## Dataset section
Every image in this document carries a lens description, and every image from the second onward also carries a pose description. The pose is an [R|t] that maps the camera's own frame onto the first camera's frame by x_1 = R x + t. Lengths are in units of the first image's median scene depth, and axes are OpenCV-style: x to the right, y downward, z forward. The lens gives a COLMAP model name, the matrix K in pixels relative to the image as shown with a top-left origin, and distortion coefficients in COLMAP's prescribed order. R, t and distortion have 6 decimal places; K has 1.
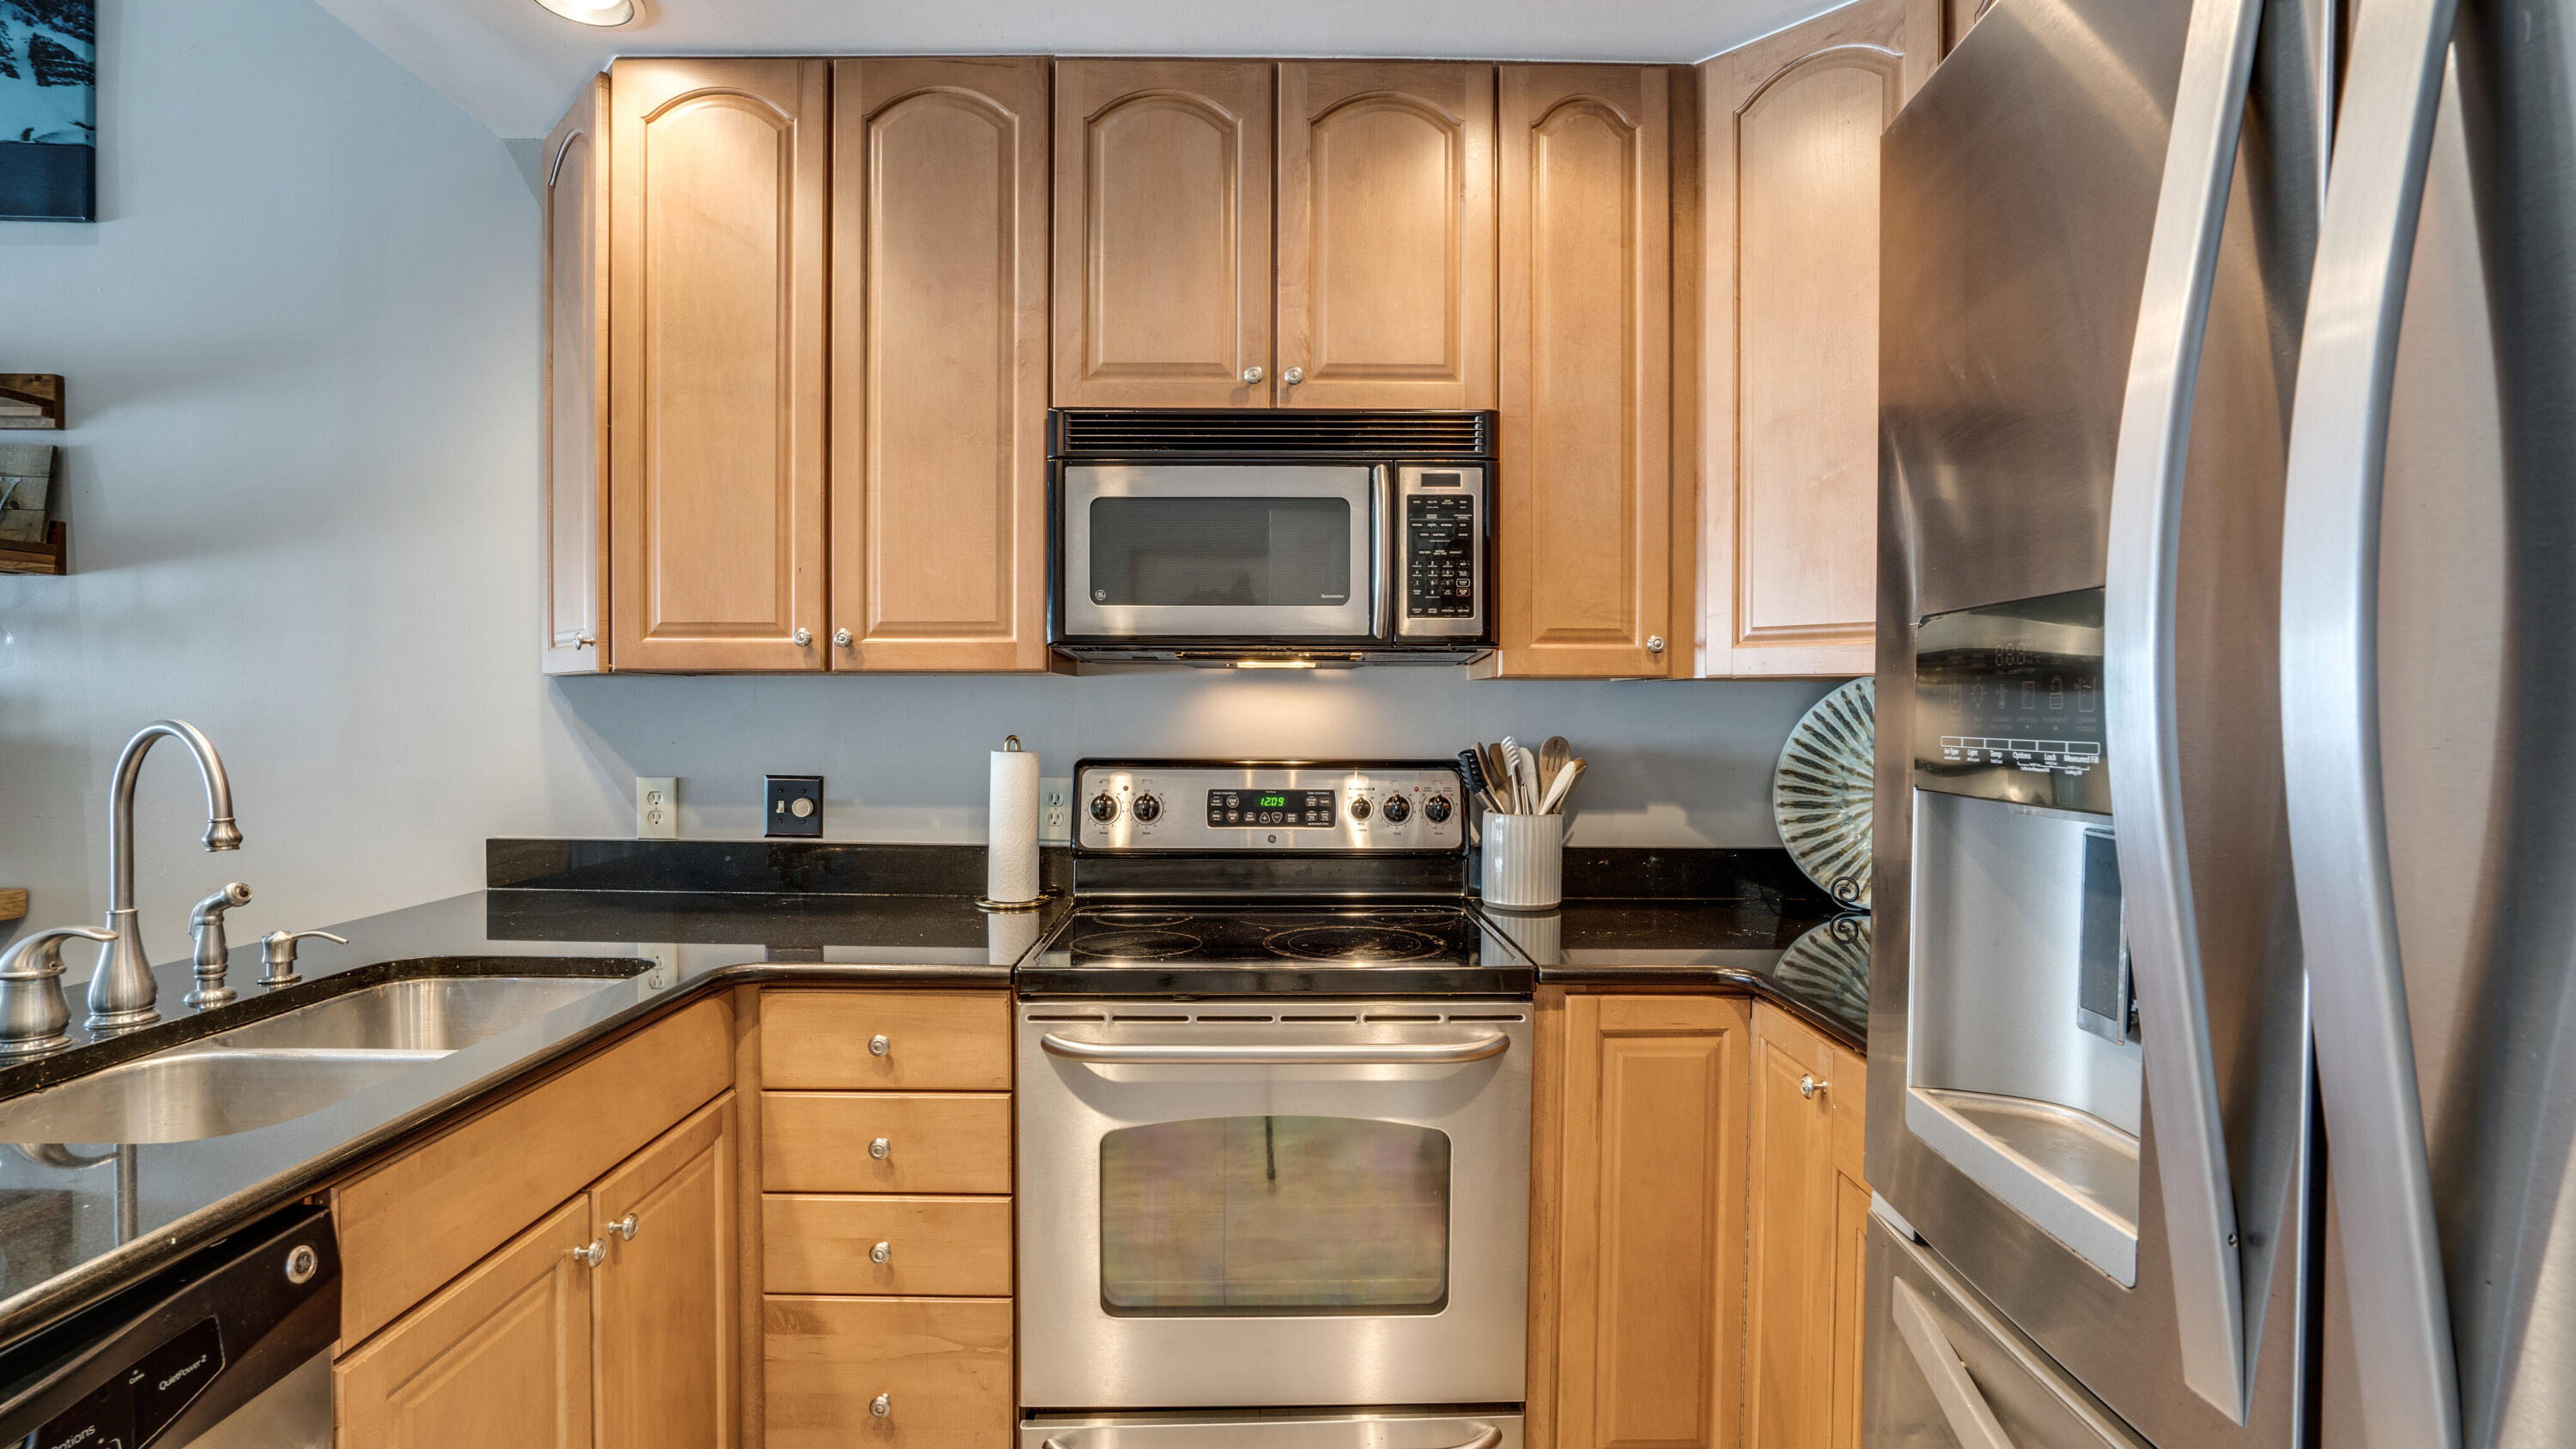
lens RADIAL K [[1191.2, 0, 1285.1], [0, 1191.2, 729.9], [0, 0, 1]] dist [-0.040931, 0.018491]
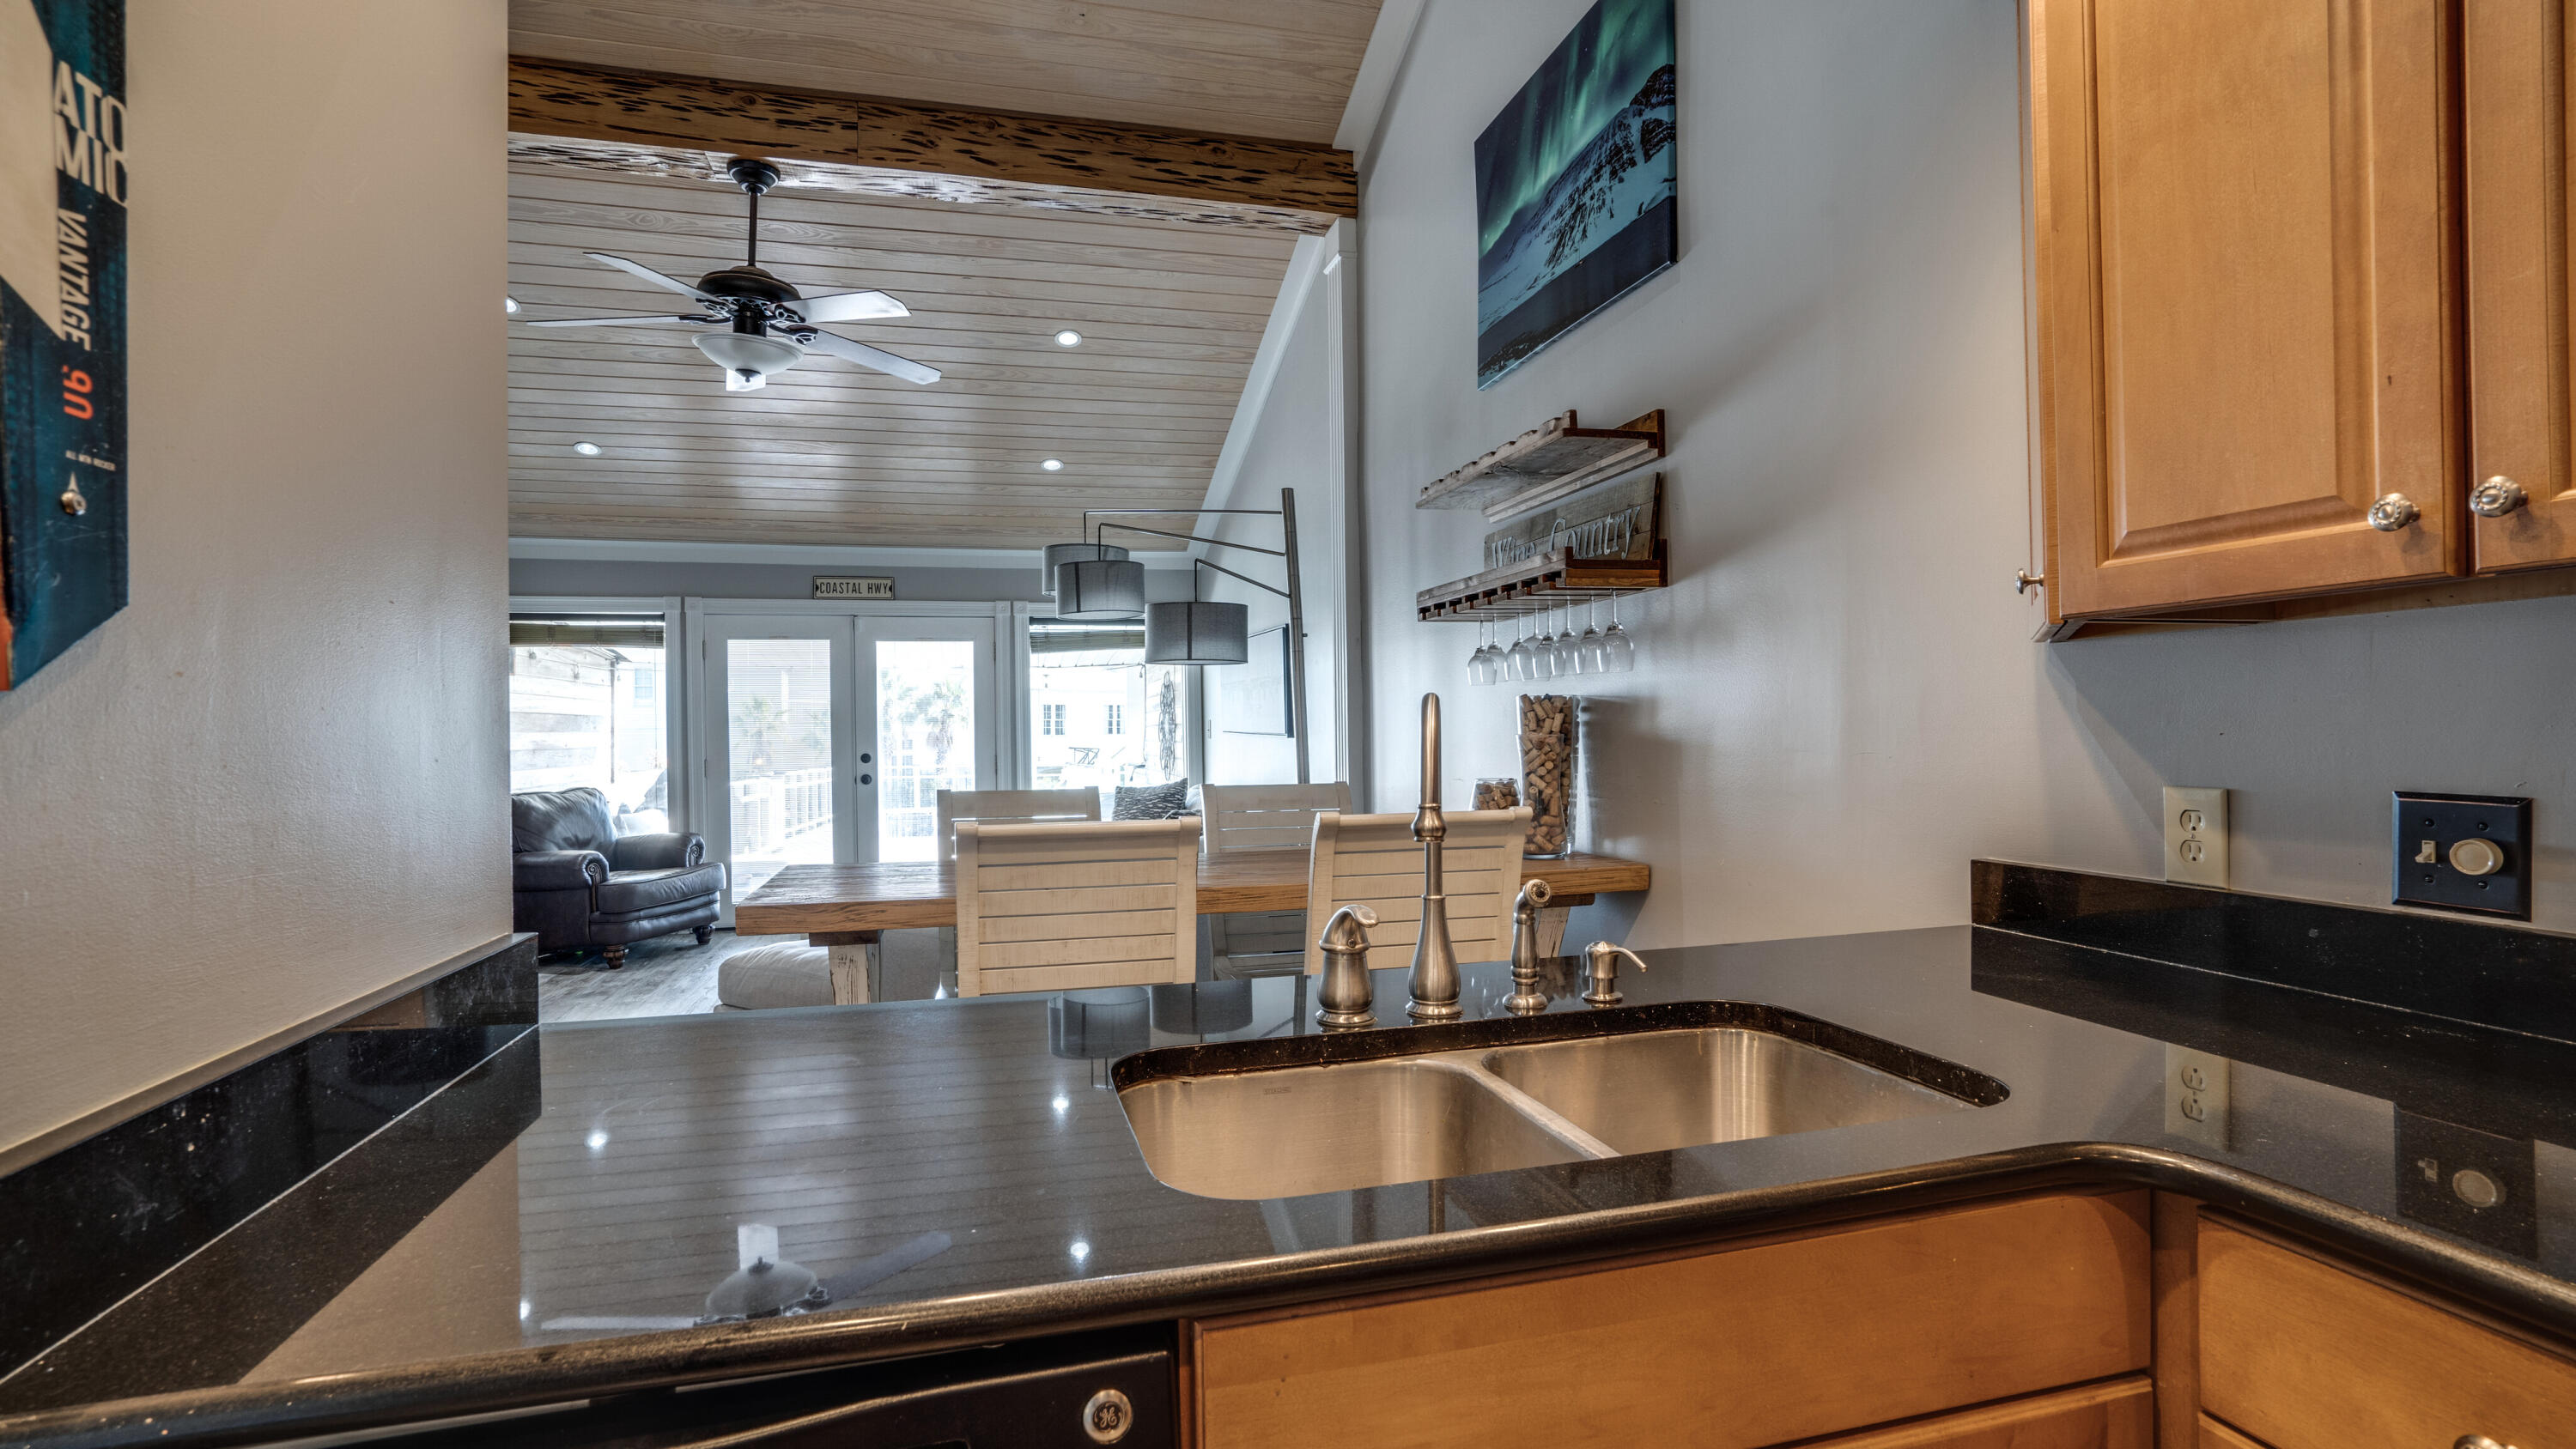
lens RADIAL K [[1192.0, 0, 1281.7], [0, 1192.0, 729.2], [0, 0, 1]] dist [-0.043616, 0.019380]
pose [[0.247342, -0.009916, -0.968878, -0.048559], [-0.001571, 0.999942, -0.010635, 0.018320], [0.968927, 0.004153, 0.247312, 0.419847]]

## Task prompt
Output the data above without changes, apart from leaving out the pictures.

## Reply
Every image in this document carries a lens description, and every image from the second onward also carries a pose description. The pose is an [R|t] that maps the camera's own frame onto the first camera's frame by x_1 = R x + t. Lengths are in units of the first image's median scene depth, and axes are OpenCV-style: x to the right, y downward, z forward. The lens gives a COLMAP model name, the matrix K in pixels relative to the image as shown with a top-left origin, and distortion coefficients in COLMAP's prescribed order. R, t and distortion have 6 decimal places; K has 1.
lens RADIAL K [[1191.2, 0, 1285.1], [0, 1191.2, 729.9], [0, 0, 1]] dist [-0.040931, 0.018491]
lens RADIAL K [[1192.0, 0, 1281.7], [0, 1192.0, 729.2], [0, 0, 1]] dist [-0.043616, 0.019380]
pose [[0.247342, -0.009916, -0.968878, -0.048559], [-0.001571, 0.999942, -0.010635, 0.018320], [0.968927, 0.004153, 0.247312, 0.419847]]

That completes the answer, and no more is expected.